Study Pinpoints Cable’s Energy-Saving Hotspots

The Society of Cable Telecommunications Engineers (SCTE) issued the results of a new report finding that the greatest opportunity to cut energy costs in cable networks is from the headend or hub to the home.

SCTE noted that between 73% to 83% of cable’s overall energy consumption is via hubs and headends, as well as from the access network power supplies that are amping up the active equipment on the hybrid fiber/coax network.
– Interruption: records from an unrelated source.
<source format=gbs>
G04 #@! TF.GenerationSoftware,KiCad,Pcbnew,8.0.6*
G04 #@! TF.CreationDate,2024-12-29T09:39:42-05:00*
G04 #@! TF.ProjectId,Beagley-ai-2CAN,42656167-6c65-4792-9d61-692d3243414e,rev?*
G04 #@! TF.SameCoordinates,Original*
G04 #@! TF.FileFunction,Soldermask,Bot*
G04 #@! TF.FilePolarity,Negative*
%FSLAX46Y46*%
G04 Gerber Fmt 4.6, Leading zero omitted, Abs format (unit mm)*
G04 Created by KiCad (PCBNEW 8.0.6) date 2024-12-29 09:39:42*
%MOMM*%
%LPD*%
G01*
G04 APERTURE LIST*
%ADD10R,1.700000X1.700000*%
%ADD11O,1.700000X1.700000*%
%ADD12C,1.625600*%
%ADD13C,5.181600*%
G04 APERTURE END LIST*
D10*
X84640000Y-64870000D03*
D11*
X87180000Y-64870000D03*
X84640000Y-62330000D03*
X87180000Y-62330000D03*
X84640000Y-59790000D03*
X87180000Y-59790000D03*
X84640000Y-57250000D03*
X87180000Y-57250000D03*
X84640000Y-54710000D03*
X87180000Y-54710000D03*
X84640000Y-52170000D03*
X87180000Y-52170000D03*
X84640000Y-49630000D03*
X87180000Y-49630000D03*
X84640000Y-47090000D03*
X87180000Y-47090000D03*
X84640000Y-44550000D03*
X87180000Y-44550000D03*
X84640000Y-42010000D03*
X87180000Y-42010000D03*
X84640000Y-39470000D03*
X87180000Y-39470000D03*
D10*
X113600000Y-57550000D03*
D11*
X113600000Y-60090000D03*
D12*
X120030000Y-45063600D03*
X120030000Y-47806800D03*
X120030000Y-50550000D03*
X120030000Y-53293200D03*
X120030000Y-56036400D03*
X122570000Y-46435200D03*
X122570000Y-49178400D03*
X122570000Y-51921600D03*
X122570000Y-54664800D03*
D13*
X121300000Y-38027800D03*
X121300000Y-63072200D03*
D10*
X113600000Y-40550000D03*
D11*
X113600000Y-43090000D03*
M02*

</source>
SCTE presented the results of the analysis, generated from a cross-section of major MSOs, on Tuesday (February 3) at an Energy 2020 session in Herndon, Va. Introduced last June and outlined at last year’s SCTE Cable-Tec Expo in Denver, the SCTE Energy 2020 initiative is targeting a 20% reduction of power consumption on a unit basis, a 15% energy cost reduction on a unit basis, and a 10% cut in grid dependency, and to optimize the power used in headends and data centers by 25%. Balan Nair, the EVP and CTO of Liberty Global was recently named co-chair of Energy 2020, joining John Schanz, EVP and chief network officer of Comcast Cable.

“While devices in the edge facilities and in the network individually are not the greatest consumers of power in our networks, the sheer number of those devices makes those areas high priorities for the reduction of consumption and cost on a per-unit basis,” said Daniel Howard, senior vice president and CTO of SCTE, in a statement.
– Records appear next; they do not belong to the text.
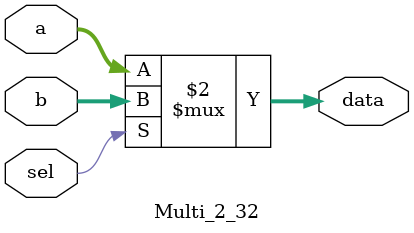
<source format=v>
module Multi_2_32(
	input [31:0]a,
	input [31:0]b,
	input sel,
	output [31:0]data
);

	assign data = (sel==1'b1) ? b : a;

endmodule
</source>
SCTE, citing data usage projections from Cisco Systems Inc. and energy cost estimates from the United States Department of Energy, said annual cable energy costs could rise from more than $1 billion currently to as much as $4 billion per year by 2020.

Howard said the findings represent a two-pronged cost-avoidance opportunity for operators and vendors: the replacement of existing plant and headend gear with more efficient equipment as part of normal operational maintenance, as well as the design and deployment of more efficient equipment as operators migrate to CCAP (converged cable access platform), Remote PHY, PON and other architectures. 

In the report, SCTE also found that market data centers and national distribution centers represent 3% to 7% of the industry’s power usage, despite the presence of servers, video processing equipment, routers and other higher-consumption equipment. Backbone and co-location sites (1% to 2%) and administrative offices (10% to 21%) represent the remainder.